Beat 2 – Fisher needs to come up with money to pay for his brother’s treatment.
Beat 3 – Fisher and his team rob a bank.

These three beats are the main story elements of Act One. All I need to do now is flesh them out into 14 points (or, in essence, smaller beats). To get started I’ll take each beat and plug it into one of the 14 points. For example:

1. Meet Fisher and his team.
6. Fisher needs to come up with money to pay for his brother’s treatment.
11. Fisher and his team rob a bank.

This gives me three points already filled out. However, a story beat is much bigger than the point for an act. So what I’ll do is take the beat and then flesh it out a bit. For example:

1. Meet Ryan.
2. Meet Carter.
3. Meet Biggs.
4. Meet Worm.
5. The team robs a small credit union.

What I’ve done is take the first beat and flesh it out into 5 points. This introduces Fisher and his team, and shows them working together.

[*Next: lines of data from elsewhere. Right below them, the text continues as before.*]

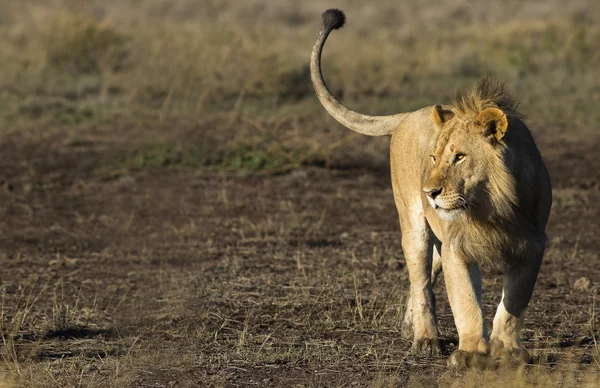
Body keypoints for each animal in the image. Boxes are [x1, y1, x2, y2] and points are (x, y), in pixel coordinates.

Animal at [312, 8, 552, 366]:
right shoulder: (458, 247)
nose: (431, 193)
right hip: (415, 228)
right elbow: (466, 302)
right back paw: (425, 338)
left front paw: (507, 351)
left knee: (426, 279)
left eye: (459, 157)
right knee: (421, 281)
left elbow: (513, 306)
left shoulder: (533, 245)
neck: (492, 206)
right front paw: (471, 353)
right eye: (434, 157)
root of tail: (410, 113)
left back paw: (409, 326)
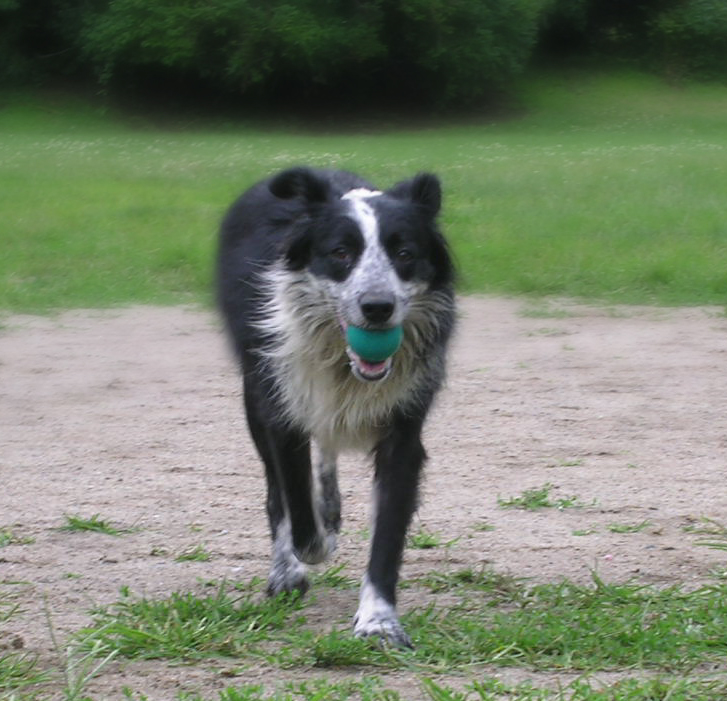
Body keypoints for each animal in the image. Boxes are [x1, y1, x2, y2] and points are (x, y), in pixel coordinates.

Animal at [216, 167, 456, 648]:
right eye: (340, 253)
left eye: (405, 253)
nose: (377, 307)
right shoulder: (282, 409)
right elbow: (296, 508)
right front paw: (313, 547)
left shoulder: (404, 429)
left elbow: (387, 534)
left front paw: (379, 621)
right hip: (255, 393)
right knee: (278, 492)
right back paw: (289, 569)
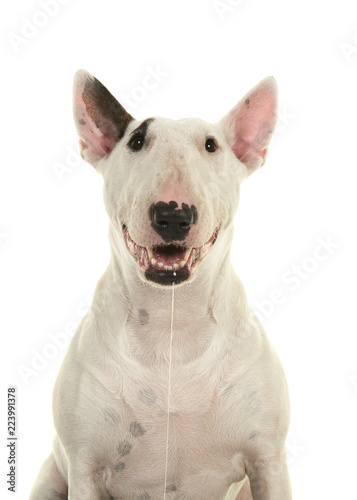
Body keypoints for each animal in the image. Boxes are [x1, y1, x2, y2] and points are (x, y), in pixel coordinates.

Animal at [30, 70, 290, 500]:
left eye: (211, 145)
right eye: (137, 141)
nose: (173, 215)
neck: (172, 324)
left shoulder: (267, 460)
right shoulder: (84, 466)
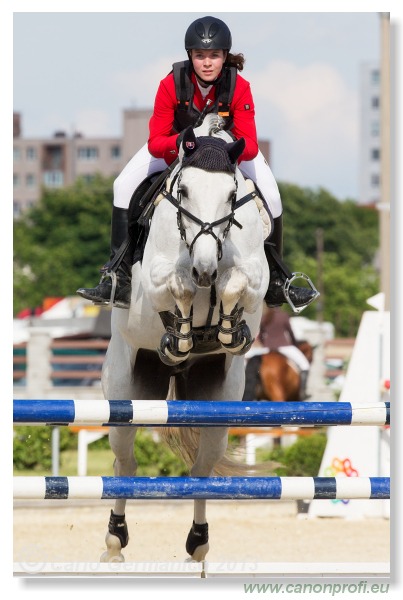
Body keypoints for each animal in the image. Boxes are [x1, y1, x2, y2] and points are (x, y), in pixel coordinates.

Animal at [99, 113, 274, 564]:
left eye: (231, 195)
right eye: (184, 191)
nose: (204, 269)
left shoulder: (256, 280)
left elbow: (237, 284)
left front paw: (229, 330)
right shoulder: (153, 282)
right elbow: (175, 285)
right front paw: (179, 336)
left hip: (218, 403)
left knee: (201, 471)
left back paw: (198, 542)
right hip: (128, 395)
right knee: (125, 466)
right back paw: (115, 541)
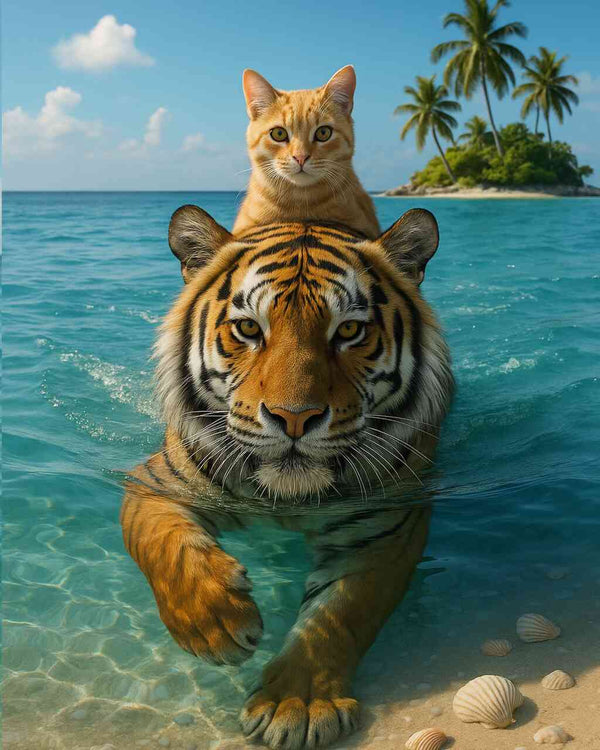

Next, I’ll take beat 2 and map it onto a few more points. For example:

6. Fisher visit is brother.
7. Fisher with Adele.
8. Fisher talks to Quinn about a big score.
9. Fisher is hesitant to take the score, talks it over with Manny.
10. Fisher visit his brother in the hospital, finds out his mother owes 250k in medical bills.

I’ve taken beat 2 and fleshed it out over 5 points. This only leaves the final beat left to flesh out over the last 4 points.

11. Fisher and his team prepare.
12. Fisher and his team enter the bank.
13. Problems getting into the vault.
14. A narrow escape just before the police arrive.

And with that I’ve taken beat three and fleshed it out over four points. I’ve now got 14 points to base my first act around.

Typically at this point I’ll look at how all the points for act one flow. I’ll shift them around, change them, and continue to tinker with them until I’m satisfied. After that I’ll move on to Act Two A, then Act Two B, and finish with Act Three.

This process can sometimes take weeks to complete. It’s a long process, but the time spent here can greatly ease how much time you actually spend writing. After I’ve settled on my 56 points, I’ll then go back and flesh each of them out into scenes with more detailed notes. And once I’m done with that, then I’ll start writing the screenplay in earnest.

Using these two methods might help you start to put together your screenplays. Maybe they won’t. Different things work for different writers. But the important thing is to keep experiments until you find what works for you. This will often change over time, and one method won’t fit for every story out there. But with at least a rotating plate of brain storming exercises you’ll have the tools you need at your disposal to properly plan out, and then execute your screenplay.

Until next time, keep writing!



  1. I stumbled across your videos on youtube a couple days ago, and I really found them encouraging. They led me here to your blog. I am just starting to design the story of what will hopefully by my first screenplay, so I’m reading books like Story and Screenplay, and checking out everything I can find online. It is really cool to read your blog, because I feel you are someone who is a little further down the road of screenwriting then I am who is taking the time to help out people like me who are just starting out. So thanks for your blog! (I read your screenplay Served Cold, and am looking forward to seeing how it evolves in the next draft!)

  2. Hey, thanks! Yeah, I’m just some guy who likes to write, and figured maybe I can help encourage some others to do the same. Thanks for reading “Served Cold,” hopefully it was entertaining. If you need any help, or have any questions, let me know and I’ll do what I can. My e-mail address is on my “About” page.